**Task to carry out:**
Return each line of the listing below containing the word "that", copying every such line in full.

########################################

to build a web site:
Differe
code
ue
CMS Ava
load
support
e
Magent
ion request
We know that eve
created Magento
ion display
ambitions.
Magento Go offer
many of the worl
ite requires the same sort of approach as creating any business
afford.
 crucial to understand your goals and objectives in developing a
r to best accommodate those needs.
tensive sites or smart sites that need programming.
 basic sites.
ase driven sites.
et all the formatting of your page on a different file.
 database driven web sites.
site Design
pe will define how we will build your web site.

########################################

**Solution to this exercise:**
We know that eve
tensive sites or smart sites that need programming.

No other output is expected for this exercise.